Corporate Water Footprint  

Water risk for business

Considering and mitigating the water footprint of your business is a way to reduce risk.
  • Physical risk: companies may increasingly face freshwater shortage in their supply chain or own operations.
  • Reputational risk: the corporate image of a company will be damaged when questions arise among the public about whether the company properly addresses issues of sustainable and equitable water use.
  • Regulatory risk: governmental interference and regulation in the area of water use will undoubtedly increase.
  • Financial risk: above risks may translate into increased costs and/or reduced revenues.

Water opportunity for business

Risks can turn into an opportunity for those companies that proactively respond to the challenge of global freshwater scarcity. Frontrunners that create product transparency before others do, that formulate specific and measurable targets with respect to water footprint reduction, with special attention to areas where problems of water scarcity and pollution are most critical, and that can demonstrate actual improvements, can turn this into a competitive advantage.

Corporate social responsibility

Reducing the water footprint should be part of the environmental strategy of a business, just like reducing the carbon footprint. Addressing the issues of freshwater scarcity and pollution is part of the corporate social responsibility.

Water footprint: one global standard

A shared standard on definitions and calculation methods is crucial given the rapidly growing interest in companies and governments to use water footprint accounts as a basis for formulating sustainable water strategies and policies. The water footprint is an effective tool only when used in a rigid manner, not when used as a metaphor. The water footprint calculation standard is contained in the Water Footprint Assessment Manual.

What’s new for companies?

  • Companies have traditionally focussed on water use in their operations, not in their supply-chain. The water footprint does take an integrated approach. Most companies will discover that their supply-chain water footprint is much larger than their operational water footprint. As a result, companies may conclude that it is more cost effective to shift investments from efforts to reduce their operational water use to efforts to reduce their supply-chain water footprint and associated risks.
  • Companies have traditionally looked at reduction of water withdrawals. The water footprint shows water use not in terms of withdrawal but in terms of consumptive water use. Return flows can be reused, so it makes sense to specifically look at consumptive use.
  • Companies make sure that they have a water use right or license. Having that is not sufficient to manage water-related risks. It is useful to look into the spatiotemporal details of a company’s water footprint, because details on where and when water is used can be used as input to a detailed water footprint sustainability assessment, to identify the environmental, social and economic impacts and to find out associated business risks.
  • Companies have traditionally looked at meeting emission standards. The grey water footprint looks at the required water volume for assimilating waste based on ambient water quality standards. Meeting emission standards is one thing, but looking at how effluents actually result in reduced assimilation capacity of ambient freshwater bodies and at business risks associated to that is another thing.

What can your company do?

Your company can reduce its operational water footprint by saving water in its own operations and bringing water pollution to zero. Keywords are: reduce, recycle and treat before disposal. The operational water footprint can generally brought back to nearly zero. For most businesses, however, the supply-chain water footprint is much larger than the operation footprint. It is therefore crucial that your company address that as well. Achieving improvements in the supply chain may be more difficult – because not under direct control – but they may be more effective.

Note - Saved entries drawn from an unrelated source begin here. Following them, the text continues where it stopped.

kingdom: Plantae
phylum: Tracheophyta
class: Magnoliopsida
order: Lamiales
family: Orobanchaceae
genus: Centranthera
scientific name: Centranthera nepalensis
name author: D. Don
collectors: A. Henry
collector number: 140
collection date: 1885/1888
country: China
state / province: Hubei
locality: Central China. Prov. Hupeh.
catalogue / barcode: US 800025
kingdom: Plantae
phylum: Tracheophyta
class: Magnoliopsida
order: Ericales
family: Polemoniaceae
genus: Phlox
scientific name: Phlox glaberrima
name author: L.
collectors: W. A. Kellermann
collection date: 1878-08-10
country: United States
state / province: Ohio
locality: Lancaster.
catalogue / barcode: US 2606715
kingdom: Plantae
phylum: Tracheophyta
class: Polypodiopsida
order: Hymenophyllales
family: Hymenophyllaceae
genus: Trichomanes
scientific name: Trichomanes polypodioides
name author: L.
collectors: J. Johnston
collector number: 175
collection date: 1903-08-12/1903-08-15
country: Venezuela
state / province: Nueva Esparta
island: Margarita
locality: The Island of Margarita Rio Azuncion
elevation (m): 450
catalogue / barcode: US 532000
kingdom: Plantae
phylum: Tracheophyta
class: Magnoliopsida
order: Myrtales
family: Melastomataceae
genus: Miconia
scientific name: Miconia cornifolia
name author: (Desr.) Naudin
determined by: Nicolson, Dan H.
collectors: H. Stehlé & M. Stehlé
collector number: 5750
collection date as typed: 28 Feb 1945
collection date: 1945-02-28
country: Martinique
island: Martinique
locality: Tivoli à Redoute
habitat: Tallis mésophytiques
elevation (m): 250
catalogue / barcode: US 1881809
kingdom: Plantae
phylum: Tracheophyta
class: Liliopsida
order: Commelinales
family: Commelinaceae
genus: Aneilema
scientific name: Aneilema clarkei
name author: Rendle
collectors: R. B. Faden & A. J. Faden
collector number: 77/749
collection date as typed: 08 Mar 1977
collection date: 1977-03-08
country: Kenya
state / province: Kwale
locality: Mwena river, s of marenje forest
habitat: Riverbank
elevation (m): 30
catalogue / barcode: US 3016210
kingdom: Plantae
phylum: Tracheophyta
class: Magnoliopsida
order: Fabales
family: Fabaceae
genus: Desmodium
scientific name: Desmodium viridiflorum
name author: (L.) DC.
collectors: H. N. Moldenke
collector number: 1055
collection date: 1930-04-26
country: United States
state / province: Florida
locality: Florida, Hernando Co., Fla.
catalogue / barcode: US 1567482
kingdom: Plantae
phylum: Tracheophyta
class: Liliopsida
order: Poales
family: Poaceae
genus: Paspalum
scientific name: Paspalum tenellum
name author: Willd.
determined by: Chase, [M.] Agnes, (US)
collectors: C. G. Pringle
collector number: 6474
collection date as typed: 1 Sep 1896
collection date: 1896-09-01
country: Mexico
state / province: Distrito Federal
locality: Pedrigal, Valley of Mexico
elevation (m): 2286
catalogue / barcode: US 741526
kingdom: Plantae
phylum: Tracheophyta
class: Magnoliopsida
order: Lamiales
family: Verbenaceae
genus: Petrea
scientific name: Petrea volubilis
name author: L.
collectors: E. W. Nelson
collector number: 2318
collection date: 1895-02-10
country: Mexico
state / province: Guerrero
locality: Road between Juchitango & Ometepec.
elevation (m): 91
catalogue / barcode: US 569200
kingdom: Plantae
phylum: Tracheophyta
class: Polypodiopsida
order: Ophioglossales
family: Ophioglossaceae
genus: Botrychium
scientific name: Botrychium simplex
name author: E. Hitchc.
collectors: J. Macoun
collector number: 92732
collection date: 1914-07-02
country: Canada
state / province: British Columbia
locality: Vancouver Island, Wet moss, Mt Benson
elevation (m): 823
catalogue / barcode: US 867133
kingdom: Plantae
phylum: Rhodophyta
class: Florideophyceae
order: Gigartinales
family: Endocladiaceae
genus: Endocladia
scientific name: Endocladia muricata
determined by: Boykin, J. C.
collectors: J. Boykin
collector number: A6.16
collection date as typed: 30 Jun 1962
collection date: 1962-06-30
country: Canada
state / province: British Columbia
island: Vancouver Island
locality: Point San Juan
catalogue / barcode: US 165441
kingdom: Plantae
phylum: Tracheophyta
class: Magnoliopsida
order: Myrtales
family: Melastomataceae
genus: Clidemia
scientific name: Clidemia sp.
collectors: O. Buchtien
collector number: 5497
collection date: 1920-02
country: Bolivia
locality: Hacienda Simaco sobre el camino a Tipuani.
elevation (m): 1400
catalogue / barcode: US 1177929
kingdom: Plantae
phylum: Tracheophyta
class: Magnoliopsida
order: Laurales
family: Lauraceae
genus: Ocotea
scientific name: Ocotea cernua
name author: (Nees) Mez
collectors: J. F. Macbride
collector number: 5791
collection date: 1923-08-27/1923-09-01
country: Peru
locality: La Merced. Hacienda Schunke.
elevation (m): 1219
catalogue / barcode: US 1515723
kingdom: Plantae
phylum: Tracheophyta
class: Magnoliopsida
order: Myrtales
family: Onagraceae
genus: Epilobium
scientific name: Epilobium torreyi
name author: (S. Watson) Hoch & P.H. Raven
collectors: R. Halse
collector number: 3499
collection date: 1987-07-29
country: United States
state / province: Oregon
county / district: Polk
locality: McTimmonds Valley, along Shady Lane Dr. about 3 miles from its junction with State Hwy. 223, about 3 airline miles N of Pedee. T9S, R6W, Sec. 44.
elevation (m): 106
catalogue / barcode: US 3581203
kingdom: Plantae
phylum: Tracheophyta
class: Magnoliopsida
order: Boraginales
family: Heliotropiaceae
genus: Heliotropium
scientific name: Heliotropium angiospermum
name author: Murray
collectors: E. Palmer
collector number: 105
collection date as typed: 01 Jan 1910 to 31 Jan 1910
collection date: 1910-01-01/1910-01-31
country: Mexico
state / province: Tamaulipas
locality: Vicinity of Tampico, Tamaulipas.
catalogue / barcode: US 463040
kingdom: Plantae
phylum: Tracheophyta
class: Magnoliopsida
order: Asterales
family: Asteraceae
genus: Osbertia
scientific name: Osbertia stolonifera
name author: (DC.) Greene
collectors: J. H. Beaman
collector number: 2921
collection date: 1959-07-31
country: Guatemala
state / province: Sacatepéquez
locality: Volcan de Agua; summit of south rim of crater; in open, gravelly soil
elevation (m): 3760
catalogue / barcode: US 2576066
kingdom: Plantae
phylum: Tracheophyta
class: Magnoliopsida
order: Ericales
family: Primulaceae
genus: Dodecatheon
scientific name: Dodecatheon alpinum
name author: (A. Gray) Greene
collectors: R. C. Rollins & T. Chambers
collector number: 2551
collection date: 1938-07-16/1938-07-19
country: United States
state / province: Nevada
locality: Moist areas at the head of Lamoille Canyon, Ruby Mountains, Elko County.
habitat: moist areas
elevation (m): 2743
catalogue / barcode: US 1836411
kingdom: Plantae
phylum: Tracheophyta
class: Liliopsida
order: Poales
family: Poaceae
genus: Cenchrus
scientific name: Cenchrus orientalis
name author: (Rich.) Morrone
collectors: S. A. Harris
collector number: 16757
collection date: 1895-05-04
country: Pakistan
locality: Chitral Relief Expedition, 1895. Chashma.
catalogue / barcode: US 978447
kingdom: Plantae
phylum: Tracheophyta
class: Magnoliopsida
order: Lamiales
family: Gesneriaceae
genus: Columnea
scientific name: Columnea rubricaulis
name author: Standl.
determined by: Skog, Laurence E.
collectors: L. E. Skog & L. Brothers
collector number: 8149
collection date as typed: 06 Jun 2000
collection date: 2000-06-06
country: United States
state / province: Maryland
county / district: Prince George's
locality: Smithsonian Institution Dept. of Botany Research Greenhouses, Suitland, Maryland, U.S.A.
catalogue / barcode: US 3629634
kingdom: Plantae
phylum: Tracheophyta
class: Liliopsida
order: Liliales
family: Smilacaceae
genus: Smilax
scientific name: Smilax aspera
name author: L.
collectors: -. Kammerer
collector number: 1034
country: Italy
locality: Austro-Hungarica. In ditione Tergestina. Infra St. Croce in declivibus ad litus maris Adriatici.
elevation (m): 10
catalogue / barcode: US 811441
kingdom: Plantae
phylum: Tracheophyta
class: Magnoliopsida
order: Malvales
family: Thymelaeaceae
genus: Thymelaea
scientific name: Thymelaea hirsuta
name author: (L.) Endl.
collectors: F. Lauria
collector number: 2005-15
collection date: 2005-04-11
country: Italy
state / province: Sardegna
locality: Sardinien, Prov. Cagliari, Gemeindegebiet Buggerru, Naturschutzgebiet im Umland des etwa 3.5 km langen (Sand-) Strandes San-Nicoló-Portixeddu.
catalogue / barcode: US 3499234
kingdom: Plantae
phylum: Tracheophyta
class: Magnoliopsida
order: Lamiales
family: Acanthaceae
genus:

Your company can cut its supply-chain water footprint by making supply agreements with certain standards with its suppliers or by simply changing to another supplier. In many cases it probably means quite something, because the whole business model may need to be transformed in order to incorporate or better control supply chains and to make supply chains fully transparent to consumers. Among the various alternative or supplementary tools that can help improving transparency are: setting quantitative water-footprint reduction targets, benchmarking, product labelling, certification and water footprint reporting.